A copy of the Settlement Agreement is filed as Exhibit10.10 to this Current Report on Form 8-K and is incorporated herein by reference. The description of the Settlement Agreement does not purport to be a complete description and is qualified in its entirety by reference to the full text of the Settlement Agreement. Additional information about the lawsuit can be found under the caption “Litigation” in the Company’s Quarterly Report on Form 10-Q for the quarterly period ended March 31, 2018 as filed with the Securities and Exchange Commission on May 15, 2018.
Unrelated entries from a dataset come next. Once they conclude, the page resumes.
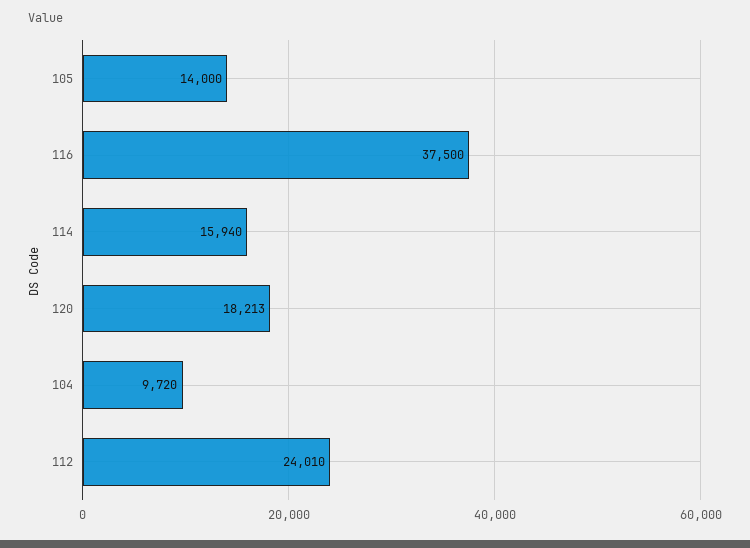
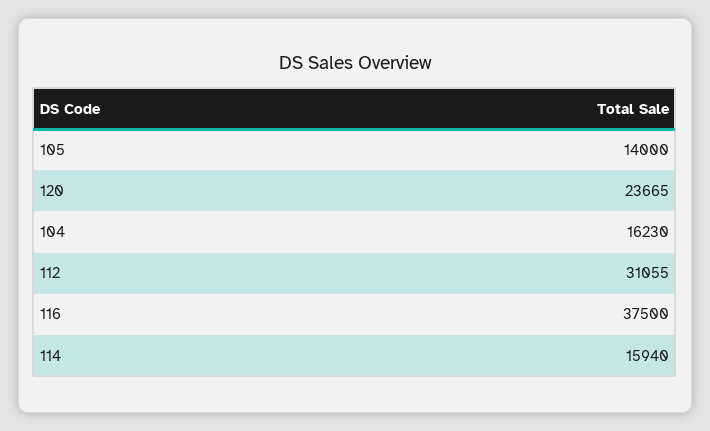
120: 18213 -> 23665
104: 9720 -> 16230
112: 24010 -> 31055

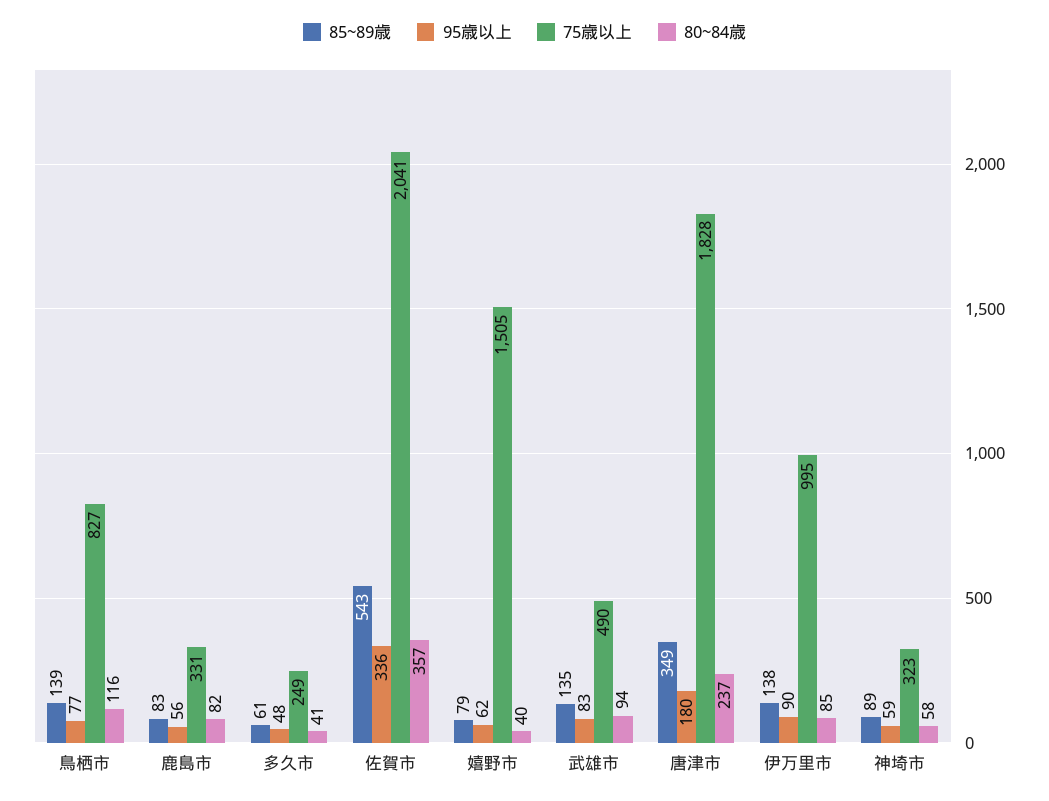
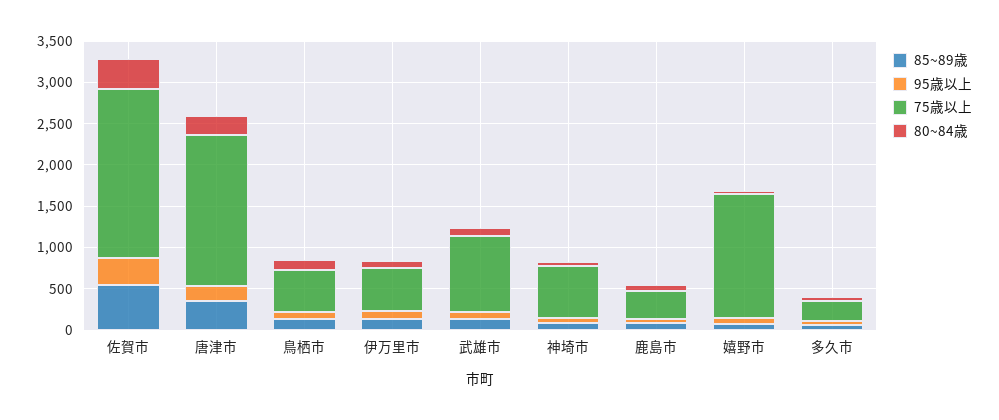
75歳以上, 鳥栖市: 827 -> 500
75歳以上, 武雄市: 490 -> 900
75歳以上, 伊万里市: 995 -> 500
75歳以上, 神埼市: 323 -> 600

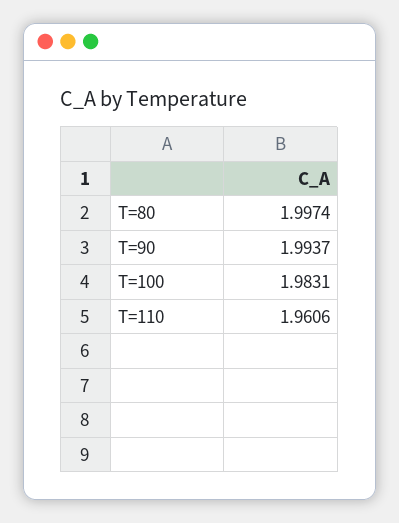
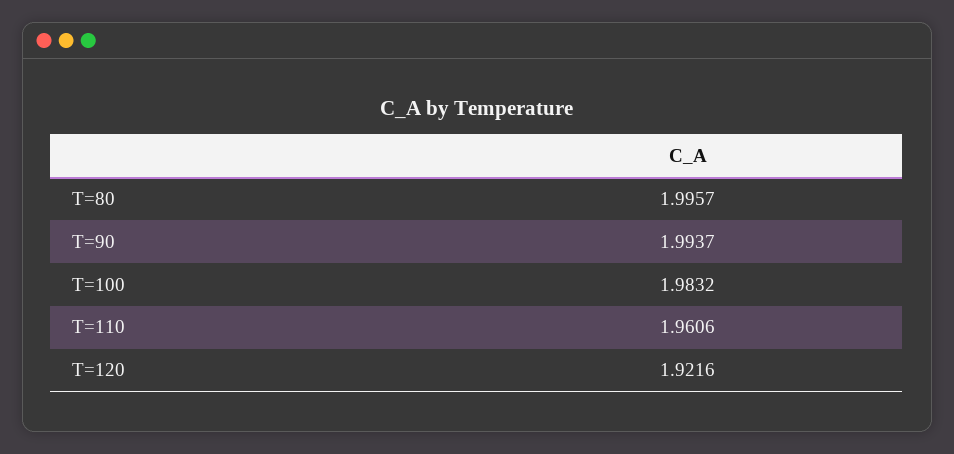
T=80: 1.9974 -> 1.9957
T=100: 1.9831 -> 1.9832
T=120: none -> 1.9216

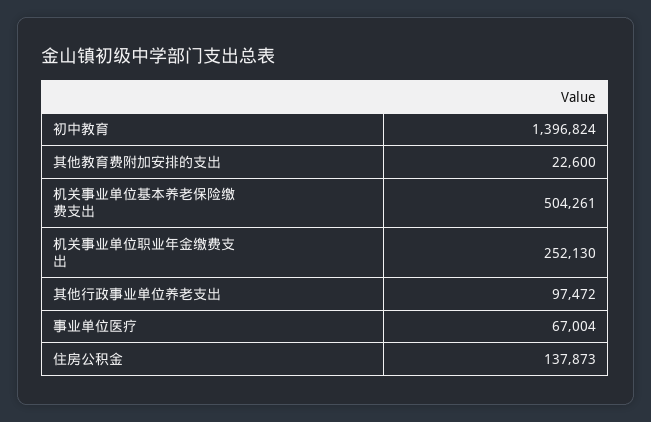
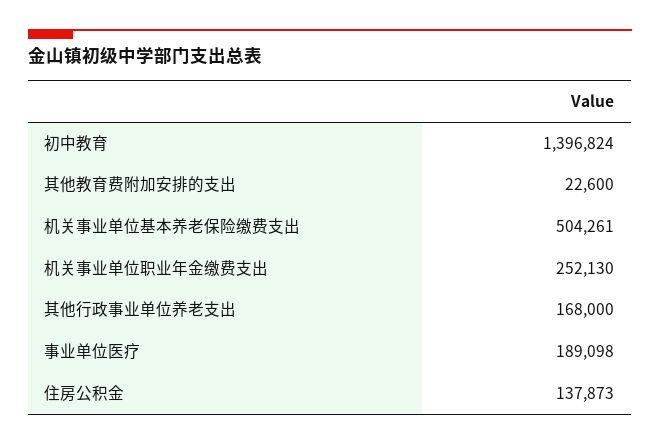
其他行政事业单位养老支出: 97472 -> 168000
事业单位医疗: 67004 -> 189098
Forward-Looking Statements

This Current Report on Form 8-K contains forward-looking statements within the meaning of Section 27A of the Securities Act of 1933 and Section 21E of the Securities Exchange Act of 1934 that involve risks and uncertainties. Statements containing words such as “may,” “believe,” “anticipate,” “expect,” “intend,” “plan,” “project,” “will,” “projections,” “estimate,” or similar expressions constitute forward-looking statements. Such forward-looking statements are subject to significant risks and uncertainties, and actual results may differ materially from the results anticipated in the forward-looking statements. Differences may result from risks and uncertainties beyond the Company’s control. Additional factors that could materially impact the Company’s results and operations can be found under the caption “Risk Factors” in Water Now, Inc.’s Annual Report on Form 10-K for the year ended December 31, 2017 and in the Company’s other filings with the Securities and Exchange Commission. Except as may be required by law, the Company does not intend, nor undertake any duty, to update this information to reflect future events or circumstances.

 

Item 9.01 Financial Statements and Exhibits.

(d) Exhibits. 

     

Exhibit

Number

  Description
   
10.10   Mutual Release and Settlement Agreement, dated as of May 30, 2018, between Cloudburst Solutions, LLC and Water Now, Inc., and David King.

 

 

 

 

 

SIGNATURES

Pursuant to the requirements of the Securities Exchange Act of 1934, the registrant has duly caused this report to be signed on its behalf by the undersigned hereunto duly authorized.

 

             
Dated: June 1, 2018       WATER NOW, INC.
       
        By:   /s/ David King
        Name:   David King
        Title:   Chief Executive Officer and Chief Financial Officer

 

  

 

EXHIBIT INDEX

 

     

Exhibit

Number

  Description
   
10.10   Mutual Release and Settlement Agreement, dated as of May 30, 2018, between Cloudburst Solutions, LLC and Water Now, Inc., and David King.